Standard Q-Function: One-Shot Prediction

The conventional approach

A standard Q-network takes $(s, a)$ and produces $Q(s,a)$ in a single forward pass.

No way to trade more compute for a better prediction at test time.

Can we scale test-time compute for value functions?

Flow Q-Function: Iterative Refinement

Replace the single pass with numerical integration

Start from noise $z_0 \sim \text{Unif}[l, u]$, integrate a velocity field $v_\theta$ over $K$ steps.

The final value $z_K$ is the predicted $Q(s, a)$.

More integration steps = more compute = better Q-value.

The Integration Process

Noise $\to$ Q-value through iterative velocity updates

$$z_{t+1} = z_t + \frac{1}{K} \, v_\theta\!\left(\frac{t}{K},\, z_t \;\middle|\; s, a\right)$$

Each step applies the velocity network at a different $(t, z_t)$ — doing different computation each time.

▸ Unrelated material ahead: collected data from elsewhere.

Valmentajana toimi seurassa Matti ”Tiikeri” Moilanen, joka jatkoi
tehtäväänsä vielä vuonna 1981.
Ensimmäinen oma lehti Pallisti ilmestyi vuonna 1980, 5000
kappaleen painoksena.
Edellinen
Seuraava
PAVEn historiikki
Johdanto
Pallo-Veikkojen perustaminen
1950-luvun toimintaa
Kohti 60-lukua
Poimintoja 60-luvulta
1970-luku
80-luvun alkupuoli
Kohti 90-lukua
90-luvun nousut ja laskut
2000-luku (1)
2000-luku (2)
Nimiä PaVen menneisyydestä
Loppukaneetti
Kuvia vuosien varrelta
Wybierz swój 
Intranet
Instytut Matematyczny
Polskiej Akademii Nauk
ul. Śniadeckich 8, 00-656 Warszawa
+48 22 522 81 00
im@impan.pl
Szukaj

From Uniform Noise to a Point Value

The flow transforms a distribution, not just a point

As $t$ goes from $0 \to 1$, the distribution narrows from $\text{Unif}[l,u]$ toward $\delta_{Q^\pi(s,a)}$.

Still a scalar prediction — not modeling a high-dimensional distribution!

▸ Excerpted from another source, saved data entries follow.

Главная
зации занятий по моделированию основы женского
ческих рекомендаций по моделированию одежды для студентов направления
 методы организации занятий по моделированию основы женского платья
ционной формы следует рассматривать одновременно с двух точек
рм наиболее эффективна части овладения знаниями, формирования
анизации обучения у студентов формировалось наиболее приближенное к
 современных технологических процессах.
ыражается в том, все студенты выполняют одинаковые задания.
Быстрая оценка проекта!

Not Your Typical Flow-Matching

Three key differences from conventional generative flows

1D, not high-dim

The flow operates on a scalar $z \in \mathbb{R}$, conditioned on $(s, a)$.

Not trained by likelihood

Trained with a TD-learning loss, not maximum likelihood.

Wider noise interval

Uses $\text{Unif}[l, u]$ instead of $\mathcal{N}(0, I)$ to enable curved paths.

The point is not to model distributions — it's to get iterative test-time compute for Q-values.